June 18, 2007

Wasting Away Again in Manhattanville

by PG

"Those who govern the City were not confronted with the need to remove blight in the Fort Trumbull area, but their determination that the area was sufficiently distressed to justify a program of economic rejuvenation is entitled to our deference." -- Justice Stevens for the Kelo majority.

Searching for my just compensation...

"While our goal is to ensure that Columbia has the space needed to carry out its mission of teaching, research, and patient care in Upper Manhattan in the decades ahead, we also aim to help revitalize economic, civic, and cultural life in a project area that has not thrived in recent decades." -- President Bollinger.
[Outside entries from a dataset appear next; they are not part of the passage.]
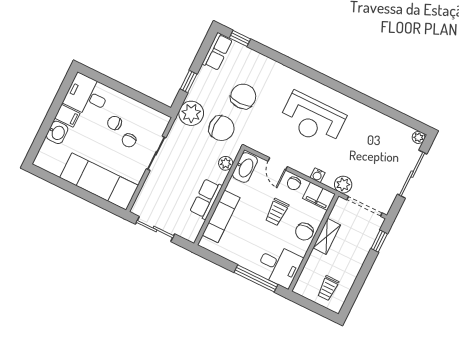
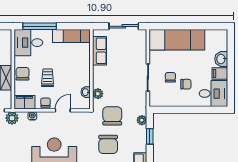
plant: (191, 113) -> (142, 120), width x0.53, depth x0.53
chair: (221, 128) -> (112, 116), turned 90
door: (278, 164) -> (63, 110), hinge flipped
washbasin: (245, 167) -> (86, 92), width x0.52, depth x0.69
row of seats: (206, 199) -> (99, 51), moved
exam couch: (221, 216) -> (71, 36), moved, turned -90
Some people say that it's the lib'rals to blame...

(I'm not quite clear on why Columbia Law conservatives haven't rallied to defend Manhattanville from Columbia's takeover -- perhaps because people on the left have? And more, or maybe less, seriously, what did Justice Thomas mean by the first paragraph of his Kelo dissent? "Long ago, William Blackstone wrote that 'the law of the land ... postpone[s] even public necessity to the sacred and inviolable rights of private property.' The Framers embodied that principle in the Constitution, allowing the government to take property not for 'public necessity,' but instead for 'public use.'" Isn't "necessity" actually a more demanding standard than "use"?)

June 18, 2007 06:00 PM | TrackBack
Comments

"Necessity" and "Use" aren't just two values on the same scale, so one isn't strictly more demanding than the others. One goes to the scope of the government's desire, the other goes to the reason for the government's seizure. Thomas's (really, Blackstone's) point is that the government can't have somebody else's property merely because it wants it, even if the government wants it very badly; it can only have it if it attends to use it itself.

So if the government wants property for a non-necessary use (like government-owned national parks), it satisfies a public use test even where it might not satisfy a public-necessity test, and it's true therefore that the Framer's test is not, strictly speaking, always more demanding than a public-necessity test might be, but I don't think Thomas claimed that. He just pointed out that the 20th-century test is the one explicitly rejected, rather than embraced, by Blackstone and the Framers.